Study Design: The experiment used one time feeding (lump feeding) of feedstocks obtained from organic market waste fractions and their combinations. The arrangement of composting containers followed a Randomized Complete Block Design (RCBD), replicated three times.
Place and Duration of Study: The study took 3 months and was conducted at the BSF laboratory of the Soil and Environmental Science Research Centre, Biotechnology and Nuclear Agriculture Research Institute of the Ghana Atomic Energy Commission in Accra, Ghana, West Africa.
Methodology: Two hundred and forty (240) hand counted 5-day old BSF larvae were inoculated onto 2 kg each of organic market waste fractions and their combinations in 60 L plastic containers covered with a mesh. Equal quantities of the above feedstock without larvae served as control.

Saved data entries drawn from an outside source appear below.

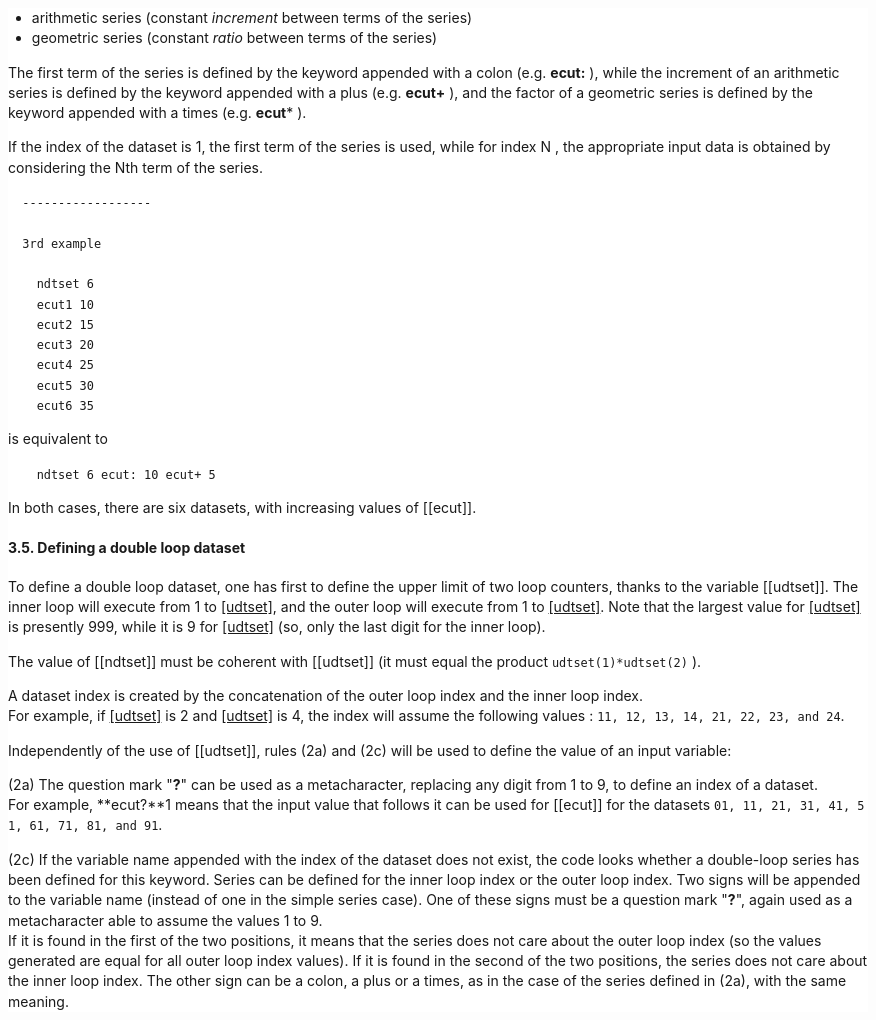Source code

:   * arithmetic series (constant _increment_ between terms of the series) 
  * geometric series (constant _ratio_ between terms of the series) 

The first term of the series is defined by the keyword appended with a colon
(e.g. **ecut:** ), while the increment of an arithmetic series is defined by
the keyword appended with a plus (e.g. **ecut+** ), and the factor of a
geometric series is defined by the keyword appended with a times (e.g.
**ecut*** ).

If the index of the dataset is 1, the first term of the series is used, while
for index N , the appropriate input data is obtained by considering the Nth
term of the series.
    
      ------------------
    
      3rd example
    
        ndtset 6
        ecut1 10
        ecut2 15
        ecut3 20
        ecut4 25
        ecut5 30
        ecut6 35
    

is equivalent to
    
        ndtset 6 ecut: 10 ecut+ 5

In both cases, there are six datasets, with increasing values of [[ecut]].

#### 3.5. Defining a double loop dataset

To define a double loop dataset, one has first to define the upper limit of
two loop counters, thanks to the variable [[udtset]]. The inner loop will
execute from 1 to [[udtset]](2), and the outer loop will execute from 1 to
[[udtset]](1). Note that the largest value for [[udtset]](1) is presently 999,
while it is 9 for [[udtset]](2) (so, only the last digit for the inner loop).

The value of [[ndtset]] must be coherent with [[udtset]] (it must equal the
product `udtset(1)*udtset(2)` ).

A dataset index is created by the concatenation of the outer loop index and
the inner loop index.  
For example, if [[udtset]](1) is 2 and [[udtset]](2) is 4, the index will
assume the following values : `11, 12, 13, 14, 21, 22, 23, and 24`.

Independently of the use of [[udtset]], rules (2a) and (2c) will be used to
define the value of an input variable:

(2a) The question mark "**?**" can be used as a metacharacter, replacing any
digit from 1 to 9, to define an index of a dataset.  
For example, **ecut?**1 means that the input value that follows it can be used
for [[ecut]] for the datasets `01, 11, 21, 31, 41, 51, 61, 71, 81, and 91`.

(2c) If the variable name appended with the index of the dataset does not
exist, the code looks whether a double-loop series has been defined for this
keyword. Series can be defined for the inner loop index or the outer loop
index. Two signs will be appended to the variable name (instead of one in the
simple series case). One of these signs must be a question mark "**?**", again
used as a metacharacter able to assume the values 1 to 9.  
If it is found in the first of the two positions, it means that the series
does not care about the outer loop index (so the values generated are equal
for all outer loop index values). If it is found in the second of the two
positions, the series does not care about the inner loop index. The other sign
can be a colon, a plus or a times, as in the case of the series defined in
(2a), with the same meaning.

The arrangement of the containers followed a Randomized Complete Block Design (RCBD), replicated three times. Moisture content, larval growth parameters, temperature, relative humidity, prepupal development were recorded.
Results: Whiles moisture contents of most of the feedstock decreased gradually over the trial period, that of fruit waste only, fruit waste + corn husk and fruit waste + vegetable waste increased with time and was higher at the end of the trial than at the beginning. Composting temperature in all the feed stocks never reached the thermophilic stage and was between 29 – 38°C. The lowest temperature of 28.88°C was recorded in the mixture of vegetable waste and fruit waste whiles the highest, 37.55°C was recorded in the mixture of corn husk and uncooked food waste compost. Composting humidity ranged between 59 and 87% with significant differences being observed across treatments on days 0, 10, 15, 20 and 25. Larvae reared on a mixture of all the feedstock was significantly the heaviest (176.66 mg). Significant differences were observed in larval length and those fed with a mixture of fruit waste and uncooked food waste were the longest (17.66 mm). A highly significant number of eclosed adults, number of females and the number of egg clutches were observed among treatments.
Conclusions: Vegetable waste only, fruit waste only and a combination of vegetable waste + uncooked food waste; fruit waste +uncooked food waste; and a combination of all the wastes were the most preferred organic waste as they produced the optimum larval characteristics. The composting bins should be fitted with an outlet for leachates from the compost to drain out to avoid increase in compost moisture which will create anaerobic conditions that might delay compost maturity.